Copy each line below in which the string "infty" occurs.

Records contained in a dataset:
_ _ _ _ _

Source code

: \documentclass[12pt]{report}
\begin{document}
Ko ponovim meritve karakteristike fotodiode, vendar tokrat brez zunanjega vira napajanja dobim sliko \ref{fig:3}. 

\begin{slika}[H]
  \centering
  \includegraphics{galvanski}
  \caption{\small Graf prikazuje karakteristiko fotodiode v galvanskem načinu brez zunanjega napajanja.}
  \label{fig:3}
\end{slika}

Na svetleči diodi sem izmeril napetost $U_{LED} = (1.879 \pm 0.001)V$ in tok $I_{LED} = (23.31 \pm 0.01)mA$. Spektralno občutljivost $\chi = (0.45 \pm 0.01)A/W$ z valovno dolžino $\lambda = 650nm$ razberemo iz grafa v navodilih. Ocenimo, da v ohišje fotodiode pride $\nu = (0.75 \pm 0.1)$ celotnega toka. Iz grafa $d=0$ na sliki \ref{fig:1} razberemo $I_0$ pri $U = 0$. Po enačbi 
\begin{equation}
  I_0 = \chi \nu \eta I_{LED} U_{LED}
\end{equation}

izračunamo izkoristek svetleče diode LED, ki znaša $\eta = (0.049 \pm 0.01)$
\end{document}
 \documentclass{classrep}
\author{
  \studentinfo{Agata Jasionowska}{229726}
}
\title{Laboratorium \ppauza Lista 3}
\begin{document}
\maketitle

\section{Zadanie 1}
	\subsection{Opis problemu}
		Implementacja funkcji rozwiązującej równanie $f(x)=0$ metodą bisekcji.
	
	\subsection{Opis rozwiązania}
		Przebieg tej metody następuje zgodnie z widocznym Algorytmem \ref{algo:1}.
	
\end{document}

_ _ _ _ _

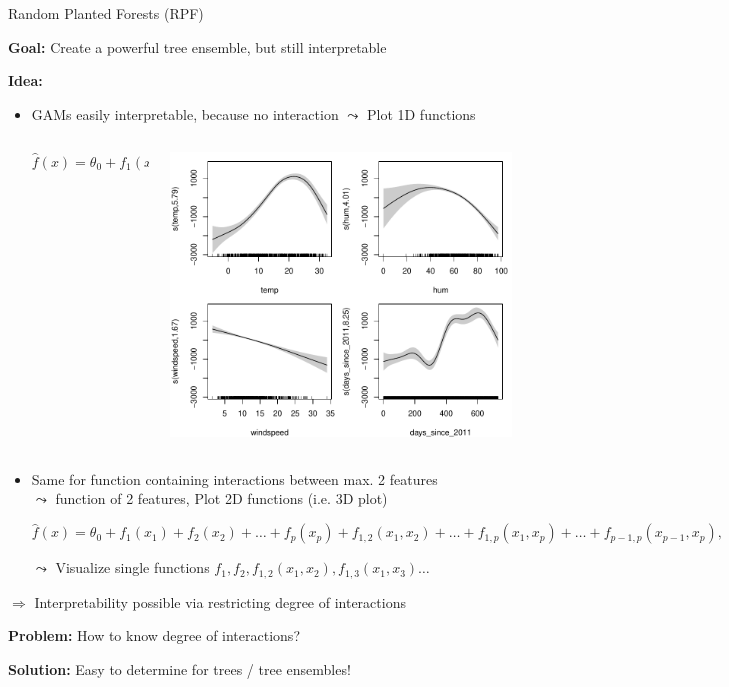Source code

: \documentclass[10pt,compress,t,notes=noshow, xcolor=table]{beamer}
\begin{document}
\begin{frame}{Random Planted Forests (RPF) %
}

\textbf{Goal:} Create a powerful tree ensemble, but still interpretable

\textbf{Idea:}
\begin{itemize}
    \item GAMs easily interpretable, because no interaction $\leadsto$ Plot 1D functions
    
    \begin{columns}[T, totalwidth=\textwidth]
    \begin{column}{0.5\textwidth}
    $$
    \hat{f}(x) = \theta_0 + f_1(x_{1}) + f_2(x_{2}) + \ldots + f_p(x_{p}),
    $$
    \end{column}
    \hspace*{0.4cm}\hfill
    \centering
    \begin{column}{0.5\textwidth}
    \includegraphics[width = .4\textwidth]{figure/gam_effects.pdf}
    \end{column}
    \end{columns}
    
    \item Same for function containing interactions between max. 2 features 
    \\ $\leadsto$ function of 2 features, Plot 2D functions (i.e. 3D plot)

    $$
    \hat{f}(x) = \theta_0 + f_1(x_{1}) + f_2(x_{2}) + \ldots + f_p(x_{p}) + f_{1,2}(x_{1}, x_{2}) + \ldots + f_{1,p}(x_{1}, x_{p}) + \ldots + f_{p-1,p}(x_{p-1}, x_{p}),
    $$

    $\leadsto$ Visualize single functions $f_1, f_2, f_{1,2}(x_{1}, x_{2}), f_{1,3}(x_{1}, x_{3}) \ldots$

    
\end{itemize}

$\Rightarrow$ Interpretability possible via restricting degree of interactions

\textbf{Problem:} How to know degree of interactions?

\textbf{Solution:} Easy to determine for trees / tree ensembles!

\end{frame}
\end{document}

_ _ _ _ _

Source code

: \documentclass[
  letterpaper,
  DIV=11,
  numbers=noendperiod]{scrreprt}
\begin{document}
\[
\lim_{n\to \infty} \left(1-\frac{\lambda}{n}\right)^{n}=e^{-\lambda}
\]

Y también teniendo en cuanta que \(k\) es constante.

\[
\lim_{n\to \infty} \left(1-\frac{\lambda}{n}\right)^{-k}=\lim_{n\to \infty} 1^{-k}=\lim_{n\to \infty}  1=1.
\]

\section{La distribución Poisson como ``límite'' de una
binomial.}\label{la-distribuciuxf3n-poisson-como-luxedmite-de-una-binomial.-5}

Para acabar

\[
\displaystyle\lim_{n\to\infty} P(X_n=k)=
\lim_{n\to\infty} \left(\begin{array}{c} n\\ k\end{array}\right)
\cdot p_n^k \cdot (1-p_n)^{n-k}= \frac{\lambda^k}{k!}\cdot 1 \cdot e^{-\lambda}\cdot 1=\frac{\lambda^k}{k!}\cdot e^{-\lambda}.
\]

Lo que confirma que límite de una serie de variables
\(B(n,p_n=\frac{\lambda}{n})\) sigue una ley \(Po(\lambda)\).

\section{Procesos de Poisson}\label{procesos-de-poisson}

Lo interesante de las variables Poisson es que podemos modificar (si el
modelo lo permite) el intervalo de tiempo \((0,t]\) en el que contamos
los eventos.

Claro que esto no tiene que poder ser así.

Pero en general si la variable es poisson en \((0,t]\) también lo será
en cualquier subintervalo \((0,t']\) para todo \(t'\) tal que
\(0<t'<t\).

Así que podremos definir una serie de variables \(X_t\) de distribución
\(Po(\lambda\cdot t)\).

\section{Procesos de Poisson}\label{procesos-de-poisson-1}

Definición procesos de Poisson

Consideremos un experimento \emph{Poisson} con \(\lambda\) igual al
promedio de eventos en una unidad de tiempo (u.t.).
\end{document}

_ _ _ _ _

Solution to the problem>
\lim_{n\to \infty} \left(1-\frac{\lambda}{n}\right)^{n}=e^{-\lambda}
\lim_{n\to \infty} \left(1-\frac{\lambda}{n}\right)^{-k}=\lim_{n\to \infty} 1^{-k}=\lim_{n\to \infty}  1=1.
\displaystyle\lim_{n\to\infty} P(X_n=k)=
\lim_{n\to\infty} \left(\begin{array}{c} n\\ k\end{array}\right)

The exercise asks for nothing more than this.